▶ Consignes:
**a.** D'après le texte sur Le Clézio, quel âge a l'écrivain ?
**b.** Recopiez tout ce qui va de « Âgé de 68 ans, Le » jusqu'à « de sa génération. » dans le texte sur Le Clézio, en substituant « romancier » à « conteur ».

▶ Texte à lire:
□ □ □ □ □ □ □
Âgé de 68 ans, Le Clézio est un conteur et un porte-parole. D`une extrême attention aux faibles, aux gens de peu, il a pris fait et cause pour les civilisations menacées. Son œuvre très diverse est dominée par les thèmes du voyage, de l`exil, des malheureux et de la nostalgie de mondes désormais perdus. J.M.G. Le Clézio est considéré comme un des maîtres de la littérature francophone contemporaine. C`est aussi l`un des auteurs les plus originaux et les plus discrets de sa génération.  

Réactions  

À l`annonce de sa nomination comme lauréat du prix Nobel, plusieurs témoignages et réactions furent recueillis.  Dans un communiqué, le président français Nicolas Sarkozy a déclaré : « Je lui adresse toutes mes plus chaleureuses félicitations au nom de tous les Français pour la récompense la plus prestigieuse qu`un écrivain puisse recevoir et qui honore la France, la langue française et la francophonie. […] Grand voyageur, il incarne le rayonnement de la France, de sa culture et de ses valeurs dans un monde globalisé où il porte haut les mots de la francophonie ». Pour sa part, le ministre français de l`Éducation nationale Xavier Darcos a exprimé « sa satisfaction personnelle de voir récompenser la singularité d`une œuvre qui, par la puissance de son style, a su entraîner chacun de ses lecteurs à embrasser les horizons les plus lointains, dans une inlassable quête des origines ». 

Du côté de la presse, plusieurs éditorialistes ont également réagi. Hervé Chabaud dans son éditorial du 10 octobre 2008 paru dans L`Union, journal de la région Champagne-Ardenne-Picardie, affirme que Le Clézio est un vrai Nobel qui n`a pas besoin d`être catalogué pour exister : « Cet arpenteur du monde est d`abord un écrivain dont les tourments et les commotions le conduisent à restituer cette authenticité de l`âme qui court sous une plume ordonnée et relevée et ouvre les portes des désordres du monde. S`il sait si bien décrire les déracinés, les déclassés et les humiliés de la Terre en autant d`empreintes de vie, la force de ses émotions réveille nos propres questionnements. […] Il y a dans son œuvre plein de petites graines de sagesse qui lèvent et sont une utile thérapie pour ne pas se laisser glisser vers la si commode fatalité des temps. Le Clézio, brillant et malicieux, est un témoin d`aujourd`hui libéré par l`écriture, un humaniste et un fils aimant capable de livrer avec une pudeur altière la sombre destinée de sa mère Ethel et de sa famille venues de l`île Maurice ». Pour sa part, Jean-Marcel Bouguereau mentionne dans le quotidien La République des Pyrénées que « L`œuvre multiforme de Le Clézio est perçue comme une critique de l`Occident matérialiste, avec une nostalgie de l`enfance et de la société préindustrielle, sous tendue par une attention constante aux faibles et aux exclus ».
□ □ □ □ □ □ □
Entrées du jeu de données

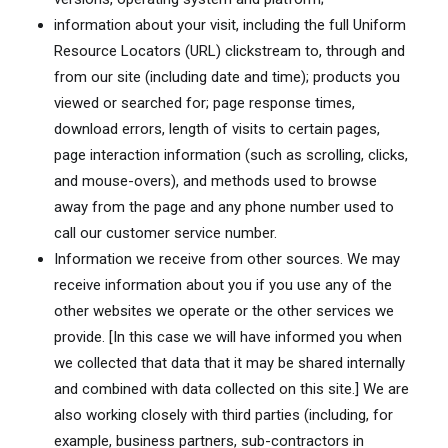
information about your visit, including the full Uniform
Resource Locators (URL) clickstream to, through and
from our site (including date and time); products you
viewed or searched for; page response times,
download errors, length of visits to certain pages,
page interaction information (such as scrolling, clicks,
and mouse-overs), and methods used to browse
away from the page and any phone number used to
call our customer service number.
Information we receive from other sources. We may
receive information about you if you use any of the
other websites we operate or the other services we
provide. [In this case we will have informed you when
we collected that data that it may be shared internally
and combined with data collected on this site.] We are
also working closely with third parties (including, for
example, business partners, sub-contractors in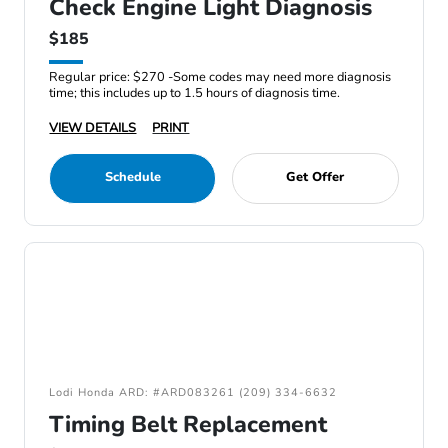
Check Engine Light Diagnosis
$185
Regular price: $270 -Some codes may need more diagnosis
time; this includes up to 1.5 hours of diagnosis time.
VIEW DETAILS
PRINT
Schedule
Get Offer
Lodi Honda ARD: #ARD083261 (209) 334-6632
Timing Belt Replacement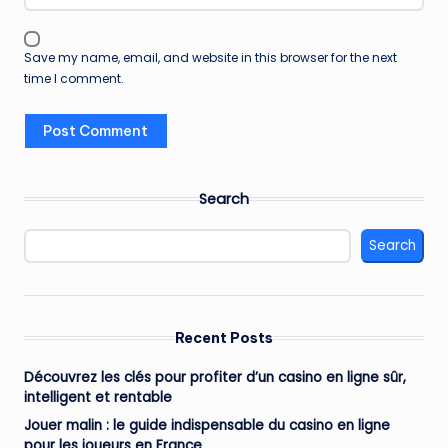
Save my name, email, and website in this browser for the next
time I comment.
Search
Search
Recent Posts
Découvrez les clés pour profiter d’un casino en ligne sûr,
intelligent et rentable
Jouer malin : le guide indispensable du casino en ligne
pour les joueurs en France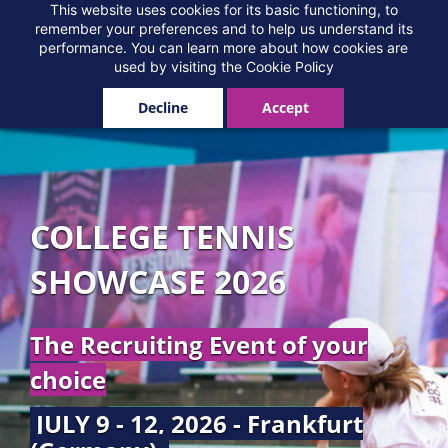
Skip
This website uses cookies for its basic functioning, to
remember your preferences and to help us understand its
to
performance. You can learn more about how cookies are
main
used by visiting the
Cookie Policy
content
Decline
Accept
COLLEGE TENNIS
SHOWCASE 2026
The Recruiting Event of your
choice
JULY 9 - 12, 2026 - Frankfurt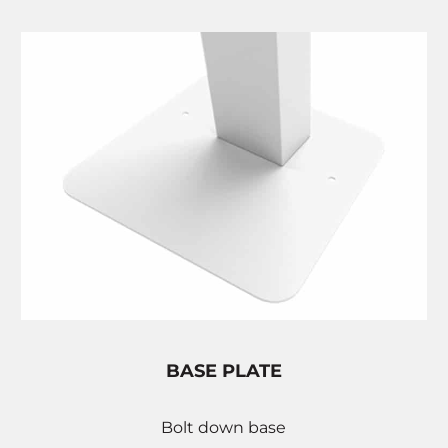
BASE PLATE
Bolt down base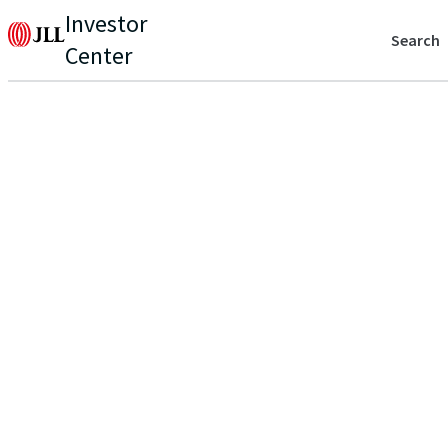
Investor
Search
Center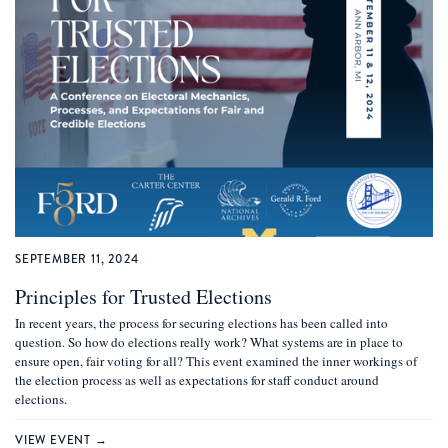
SEPTEMBER 11, 2024
Principles for Trusted Elections
In recent years, the process for securing elections has been called into
question. So how do elections really work? What systems are in place to
ensure open, fair voting for all? This event examined the inner workings of
the election process as well as expectations for staff conduct around
elections.
VIEW EVENT →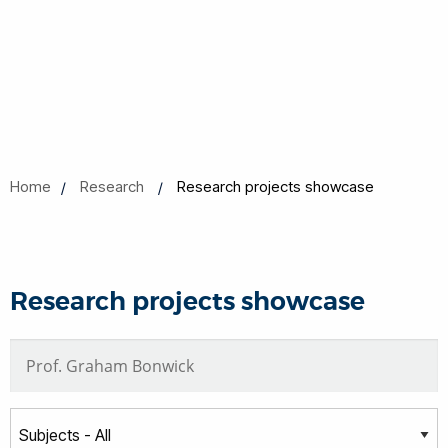
Home
Research
Research projects showcase
Research projects showcase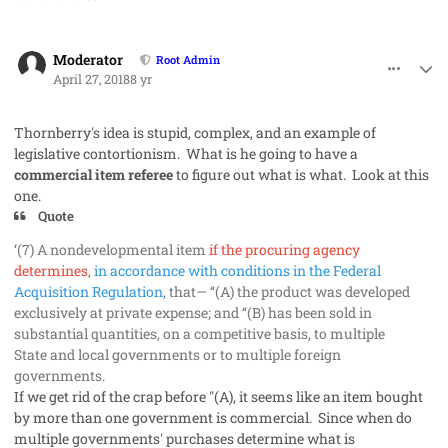
comment_40933
Author stats
Moderator
Root Admin
April 27, 2018
8 yr
Thornberry's idea is stupid, complex, and an example of
legislative contortionism. What is he going to have a
commercial item referee
to figure out what is what. Look at this
one.
Quote
‘(7) A nondevelopmental item
if the procuring agency
determines
,
in accordance with conditions in the Federal
Acquisition Regulation
, that— ‘‘
(A) the product was developed
exclusively at private expense; and ‘‘(B) has been sold in
substantial quantities, on a competitive basis, to multiple
State and local governments or to multiple foreign
governments.
If we get rid of the crap before "(A), it seems like an item bought
by more than one government is commercial. Since when do
multiple governments' purchases determine what is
□ □ □ □ □ □ □
▶ Corrigé:
**a.** Il est âgé de 68 ans.

**b.**
Âgé de 68 ans, Le Clézio est un romancier et un porte-parole. D`une extrême attention aux faibles, aux gens de peu, il a pris fait et cause pour les civilisations menacées. Son œuvre très diverse est dominée par les thèmes du voyage, de l`exil, des malheureux et de la nostalgie de mondes désormais perdus. J.M.G. Le Clézio est considéré comme un des maîtres de la littérature francophone contemporaine. C`est aussi l`un des auteurs les plus originaux et les plus discrets de sa génération.